DATA EXTRACTS
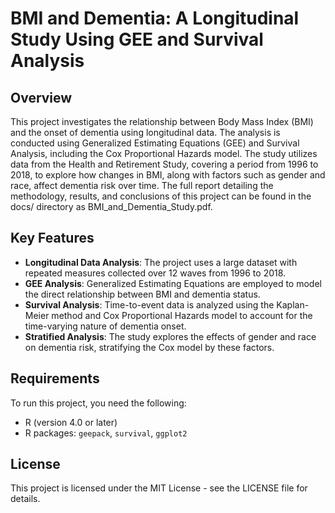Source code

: # BMI and Dementia: A Longitudinal Study Using GEE and Survival Analysis

## Overview

This project investigates the relationship between Body Mass Index (BMI) and the onset of dementia using longitudinal data. The analysis is conducted using Generalized Estimating Equations (GEE) and Survival Analysis, including the Cox Proportional Hazards model. The study utilizes data from the Health and Retirement Study, covering a period from 1996 to 2018, to explore how changes in BMI, along with factors such as gender and race, affect dementia risk over time. The full report detailing the methodology, results, and conclusions of this project can be found in the docs/ directory as BMI_and_Dementia_Study.pdf.

## Key Features

- **Longitudinal Data Analysis**: The project uses a large dataset with repeated measures collected over 12 waves from 1996 to 2018.
- **GEE Analysis**: Generalized Estimating Equations are employed to model the direct relationship between BMI and dementia status.
- **Survival Analysis**: Time-to-event data is analyzed using the Kaplan-Meier method and Cox Proportional Hazards model to account for the time-varying nature of dementia onset.
- **Stratified Analysis**: The study explores the effects of gender and race on dementia risk, stratifying the Cox model by these factors.

## Requirements

To run this project, you need the following:

- R (version 4.0 or later)
- R packages: `geepack`, `survival`, `ggplot2`

## License

This project is licensed under the MIT License - see the LICENSE file for details.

WORK ORDER
The lines above that include "License" should each be listed.

TASK SOLUTION
## License
This project is licensed under the MIT License - see the LICENSE file for details.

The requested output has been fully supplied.